MR. SNOW: You know what I’d like to do is, when you get back to the tonal issue, ask yourself, is it arrogance or is it maintaining fidelity to principle; is it being stubborn or is it being steadfast?
But the idea that some say, “he was being arrogant,” you cannot be arrogant when you’re looking into the face of mothers, as he was saying last night, holding children who are never going to know their father. You can’t be arrogant in a situation like that. There is nothing more humbling than being the President in a time of war.
Helen has her eye on the ball.
Q Have the generals asked for more troops, or have they been told not to ask?
MR. SNOW: No, they pointedly have not been told not — there have been no orders to the generals about not asking for more troops. As a matter of fact, the President is constantly going at them, “What do you need?” And so I think that there’s going to be continuing close questioning of, “Do you need more? What do you do if you got a battalion or two more?”
Q If they needed more and asked for more, they would be sent?
MR. SNOW: Yes, ma’am.
Oh Lord. Pony sez thatthe fact that NATO generals are beggin for more troops in Afghanistan shows we are winning.
Q I also have a question about troops, the troops in Afghanistan, Tony. How does the administration feel about the NATO debate about sending more troops in? The President, of course, last night said that administration efforts have chased the Taliban from power, but they’re threatening in the south.
MR. SNOW: Well, they’re threatening in the — there are several things going on, Peter.
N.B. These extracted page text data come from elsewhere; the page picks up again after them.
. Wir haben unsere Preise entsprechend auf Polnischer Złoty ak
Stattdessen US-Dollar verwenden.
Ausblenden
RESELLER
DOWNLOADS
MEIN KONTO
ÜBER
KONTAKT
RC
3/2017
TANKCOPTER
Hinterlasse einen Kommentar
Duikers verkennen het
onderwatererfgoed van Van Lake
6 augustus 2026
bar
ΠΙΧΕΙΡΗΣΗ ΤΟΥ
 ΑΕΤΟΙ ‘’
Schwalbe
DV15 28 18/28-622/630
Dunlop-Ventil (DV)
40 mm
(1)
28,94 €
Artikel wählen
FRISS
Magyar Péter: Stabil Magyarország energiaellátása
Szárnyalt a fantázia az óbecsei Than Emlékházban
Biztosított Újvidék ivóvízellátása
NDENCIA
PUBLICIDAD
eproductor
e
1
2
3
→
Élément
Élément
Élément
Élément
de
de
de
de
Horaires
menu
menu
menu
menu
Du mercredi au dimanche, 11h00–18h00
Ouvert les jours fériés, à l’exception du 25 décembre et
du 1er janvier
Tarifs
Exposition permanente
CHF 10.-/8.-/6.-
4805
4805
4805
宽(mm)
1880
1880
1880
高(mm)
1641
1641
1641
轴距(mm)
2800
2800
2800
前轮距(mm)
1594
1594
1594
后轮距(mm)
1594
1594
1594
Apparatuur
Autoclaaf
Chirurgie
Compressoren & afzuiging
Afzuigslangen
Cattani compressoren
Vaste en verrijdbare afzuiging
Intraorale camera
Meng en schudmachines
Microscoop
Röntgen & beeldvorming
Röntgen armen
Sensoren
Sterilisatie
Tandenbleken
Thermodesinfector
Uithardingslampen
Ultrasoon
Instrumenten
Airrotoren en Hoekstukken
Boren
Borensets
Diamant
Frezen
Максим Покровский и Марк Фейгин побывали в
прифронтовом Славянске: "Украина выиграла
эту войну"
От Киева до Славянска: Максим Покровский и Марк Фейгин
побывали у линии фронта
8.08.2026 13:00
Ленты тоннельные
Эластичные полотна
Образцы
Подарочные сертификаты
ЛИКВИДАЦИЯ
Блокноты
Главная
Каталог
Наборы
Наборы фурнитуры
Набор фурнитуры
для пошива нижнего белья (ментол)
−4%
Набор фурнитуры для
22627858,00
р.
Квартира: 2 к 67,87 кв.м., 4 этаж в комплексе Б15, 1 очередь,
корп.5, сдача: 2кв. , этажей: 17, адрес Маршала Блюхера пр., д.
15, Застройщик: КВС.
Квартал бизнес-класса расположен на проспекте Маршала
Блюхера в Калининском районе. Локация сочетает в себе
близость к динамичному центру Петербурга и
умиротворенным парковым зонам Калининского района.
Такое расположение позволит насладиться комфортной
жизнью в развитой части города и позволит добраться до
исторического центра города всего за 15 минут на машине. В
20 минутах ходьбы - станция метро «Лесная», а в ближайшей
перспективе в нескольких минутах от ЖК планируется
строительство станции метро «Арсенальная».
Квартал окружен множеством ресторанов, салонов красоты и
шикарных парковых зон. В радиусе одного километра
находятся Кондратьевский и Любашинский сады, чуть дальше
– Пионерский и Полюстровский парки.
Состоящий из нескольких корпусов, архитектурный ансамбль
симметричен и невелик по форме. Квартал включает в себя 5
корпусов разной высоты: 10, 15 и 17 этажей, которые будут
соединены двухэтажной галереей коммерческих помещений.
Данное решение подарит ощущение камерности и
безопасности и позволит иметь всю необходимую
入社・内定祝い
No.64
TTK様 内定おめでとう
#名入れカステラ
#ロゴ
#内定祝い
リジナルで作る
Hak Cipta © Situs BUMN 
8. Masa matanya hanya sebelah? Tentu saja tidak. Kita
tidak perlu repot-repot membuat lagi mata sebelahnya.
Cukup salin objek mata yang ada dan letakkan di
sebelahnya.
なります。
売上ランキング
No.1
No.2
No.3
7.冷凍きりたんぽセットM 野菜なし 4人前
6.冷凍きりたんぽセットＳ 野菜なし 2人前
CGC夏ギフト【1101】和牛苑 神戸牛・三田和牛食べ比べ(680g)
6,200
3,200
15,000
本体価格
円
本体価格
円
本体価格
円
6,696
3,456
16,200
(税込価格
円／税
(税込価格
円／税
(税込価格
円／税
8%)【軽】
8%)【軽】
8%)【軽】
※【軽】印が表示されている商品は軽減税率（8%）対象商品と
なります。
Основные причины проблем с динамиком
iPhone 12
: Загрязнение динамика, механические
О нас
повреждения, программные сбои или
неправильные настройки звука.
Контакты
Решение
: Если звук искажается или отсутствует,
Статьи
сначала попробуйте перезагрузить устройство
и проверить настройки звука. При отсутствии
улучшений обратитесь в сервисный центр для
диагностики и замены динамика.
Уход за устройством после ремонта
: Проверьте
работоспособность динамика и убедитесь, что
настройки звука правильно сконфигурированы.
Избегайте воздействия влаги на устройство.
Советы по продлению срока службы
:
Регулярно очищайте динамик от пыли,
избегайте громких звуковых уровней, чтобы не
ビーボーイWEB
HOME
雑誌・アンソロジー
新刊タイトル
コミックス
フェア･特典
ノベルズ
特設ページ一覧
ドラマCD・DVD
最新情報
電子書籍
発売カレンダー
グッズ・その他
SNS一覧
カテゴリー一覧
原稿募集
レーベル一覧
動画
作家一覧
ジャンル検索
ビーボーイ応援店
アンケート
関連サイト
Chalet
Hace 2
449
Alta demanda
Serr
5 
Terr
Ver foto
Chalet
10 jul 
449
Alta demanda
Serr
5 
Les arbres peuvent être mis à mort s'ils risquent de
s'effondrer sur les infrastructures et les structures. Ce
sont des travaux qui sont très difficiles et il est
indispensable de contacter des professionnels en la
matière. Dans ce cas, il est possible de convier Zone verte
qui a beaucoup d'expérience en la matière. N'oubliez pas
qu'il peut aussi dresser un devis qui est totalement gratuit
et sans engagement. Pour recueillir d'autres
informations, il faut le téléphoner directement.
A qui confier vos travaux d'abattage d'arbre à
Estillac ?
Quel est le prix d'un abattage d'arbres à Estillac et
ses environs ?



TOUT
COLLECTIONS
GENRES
And this actually — some of this answer is going to apply to Iraq, as well, so I’m going to broaden it beyond your original question. The strategy both in Iran and Iraq is to get more troops on the ground.
Q You mean Afghanistan.
MR. SNOW: What did I say? Yes, I’m sorry, Afghanistan. Thank you.
Furthermore, as we’ve talked about before, what’s going on now is that the Afghan government is beginning to extend its sphere of influence. For a very long time, as you know, it was confined around the area of Kabul, and now it is spreading. And, not surprisingly, you are not only seeing a push back from the Taliban, but you’re also seeing an attempt to try to figure out what NATO troops are made of, because there’s also been a transfer from U.S. forces in some places and NATO forces. And guess what? The NATO forces are also winning significant and lopsided victories on the battleground.
These are things that are somewhat predictable, and I think our planners have expected them. When you’re getting both the attempt to expand and extend the effective authority of the government, and also the transfers of military authority — because they’re going to try to test it out and they’re finding out that they’re losing.
Q Does your characterization of significant and lopsided victories extend to what’s happening in southern Afghanistan right now?
MR. SNOW: Yes, I mean, if you take a look at what’s been going on, there have been a number of operations where there have been heavy Afghan casualties. Now, it’s certainly not bloodless, because you have people on the Afghan side who are committed, they’re committed terrorists, they’re committed members of the Taliban. But you’re also seeing significant military action against them.
And finally, after a long absense, your Daily Les.
Q Tony, two questions. Joanne Drake, who is the Chief of Staff of the Reagan Library, she’s faxed Virginia’s Democrat U.S. Senate candidate James Webb the following two sentences: “Using the President’s name, image or likeness implies endorsement, which is neither fair nor respectful of any candidate, certainly after President Reagan’s death. At the direction of Mrs. Reagan, please refrain.” Question, does the President support Mrs. Reagan’s request of candidate Webb?
MR. SNOW: The President is aware of it.
Q Does he support it? Are you suggesting he doesn’t support this —
MR. SNOW: Are you suggesting that the President sits around and reviews each and every campaign commercial and tries to decide — I’m not sure we might have a McCain-Feingold violation if I even comment on this. (Laughter.)
Q — that he wants to avoid this?
MR. SNOW: No, I just think — I hate to say it, Les, but you’ve done it again — (laughter) — asked me a completely inappropriate and irrelevant question.